Verbote und Gebote sind das eine, der gesellschaftliche Wandel muss und wird dahin gehen, dass es „schick“ ist, zu Fuß oder mit dem Fahrrad in den Ort zu fahren bzw. sich darin zu bewegen.
Man sollte am lokalen Bauernmarkt einkaufen, aber besser mit dem Fahrrad hinfahren als mit dem SUV. Konsequenz daraus ist eine gewisse Entschleunigung im Alltag. „Zu spät kommen“ ist eigentlich eine Auszeichnung.
Michael Gsaller: Wenn man genau hinschaut, hat die Stadt in vielen Bereichen ländliche Merkmale angenommen.

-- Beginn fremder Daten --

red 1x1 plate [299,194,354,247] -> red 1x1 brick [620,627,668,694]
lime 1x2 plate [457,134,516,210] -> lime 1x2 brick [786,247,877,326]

Das sogenannte Land ist eigentlich verstädtert. Man würde traditionell sagen, auf dem Land kennt jeder jeden und in der Stadt ist alles so anonym.
Einer Überprüfung hält das vielerorts nicht (mehr) stand. Am Land vereinsamen doch viele und in der Stadt gibt es oft viel mehr zwischenmenschliche Nähe. Andererseits ist doch auch so, dass viele ländliche Gegenden mittlerweile derart gut erschlossen sind, dass sie eigentlich verstädtert sind und die Kirchtürme nur mehr in den Köpfen existieren.
In Nord- und Südtirol wird sich jede/r EinwohnerIn in einer Selbsteinschätzung entweder dem urbanen oder dem ruralen Raum zuordnen. Aus der Vogelperspektive betrachtet leben wir jedoch alle in einem der besterschlossenen, dichtest besiedelten und wohlhabendsten Ballungsgebiete Europas.